A win is a win :thumbsup: And MICRO has it for 1 year. Even if He did cut a lap or too. Next year Freddie will have a baseball bat to handle the short trackers :wave:


----------



## BudBartos (Jan 1, 1970)

Thanks Tang for posting it :thumbsup:Those BRP cars sure can take a beating.


----------



## BillSmithBooks (Jan 18, 2009)

BudBartos said:


> Thanks Tang for posting it :thumbsup:Those BRP cars sure can take a beating.


My thoughts exactly. Must be the guy who makes them knows what he's doing.


----------



## BudBartos (Jan 1, 1970)

Thank You :thumbsup:


----------



## Micro_Racer (Mar 27, 2002)

I thought this race was for fun. 

It's one thing to joke around, but when you call out "all the infractions" that's just ridicules. 

I forfeit the trophy, and will bring it to the 1st summer series race - Where Bud (who obviously believes I cheated via the audio) can hand it over to who he believes is the winner.

I was just as shocked as everyone when I was announced as the winner. I was a lap down 2 seconds into the race, and Pat had 4 laps on the field by the 4 minute mark. (notice how Tang who was not TQ started first)

Since the video stopped at the 8 minute mark, you don't get to see my car's front end get hosed, and the car unable to go strait.....

This obviously is much more important to Patrick then it is to me.

TangTester is the winner of the 2009 Figure 8 race.:wave:


----------



## sg1 (Apr 2, 2003)

I agree, give it to him so he stops crying.....


----------



## sg1 (Apr 2, 2003)

Micro, if you were TQ, why did Tang get pole position?? If I were you I'd re-run the race, the start was incorrect. Maybe Freddie could chime in and let us know how this infraction could have taken place....


----------



## TangTester (Oct 7, 2001)

you got to love the internet


----------



## sg1 (Apr 2, 2003)

I sence there is some type of "luv" between Tang and Bud... I once heard about this stuff on Howard Stern.....


----------



## Donald Deutsch (Sep 29, 2001)

Very funny you guys, if you can't make up your minds I think the trophy should go to the person who was third.


----------



## DAVON (Aug 18, 2005)

GREAT VIDEO...WHY WAS IT CUT SHORT???
WE SHOULD DO THAT AT THE END OF EVERY SERIES.:thumbsup::thumbsup:
I THINK WE SHOULD GIVE THE TROPHY TO THE MARSHALS...ALOT OF RUNNING GOING ON.:freak:


----------



## TangTester (Oct 7, 2001)

video was cut short becasue my camera ran out of memory

I agree about the marshals, Although I did get one with my car.....In the main I think at the end I get hit by Logan........That was a hard hit.


----------



## BudBartos (Jan 1, 1970)

It was for FUN and Micro is the winner :thumbsup: However I thought I won


----------



## Micro_Racer (Mar 27, 2002)

Bret - Do you have an un-edited and full version of the fig 8 race? I would like to post on my web site if you do!


----------



## martian 710 (Jan 22, 2004)

Micro_Racer said:


> Bret - Do you have an un-edited and full version of the fig 8 race? I would like to post on my web site if you do!

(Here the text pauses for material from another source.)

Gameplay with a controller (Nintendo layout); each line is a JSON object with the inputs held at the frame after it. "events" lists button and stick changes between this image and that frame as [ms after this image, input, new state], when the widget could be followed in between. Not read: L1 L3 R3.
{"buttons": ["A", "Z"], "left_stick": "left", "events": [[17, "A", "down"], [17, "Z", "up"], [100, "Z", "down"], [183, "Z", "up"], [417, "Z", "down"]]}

I have both the road oval main and Figure-8 main on digital tape. I'll have to see if I can find an adaptor to download it to the computer. I'm guessing it can be done.


----------



## BudBartos (Jan 1, 1970)

un-edited  What ???


----------



## Mike Clark (Apr 28, 2007)

Figure 8 racing, LOL. One of these days we will need to make some race dates with our Nothern BRP Brothers & Sisters. We'll bring the Bar b Que!


----------



## BudBartos (Jan 1, 1970)

Sounds GOOD :thumbsup:


----------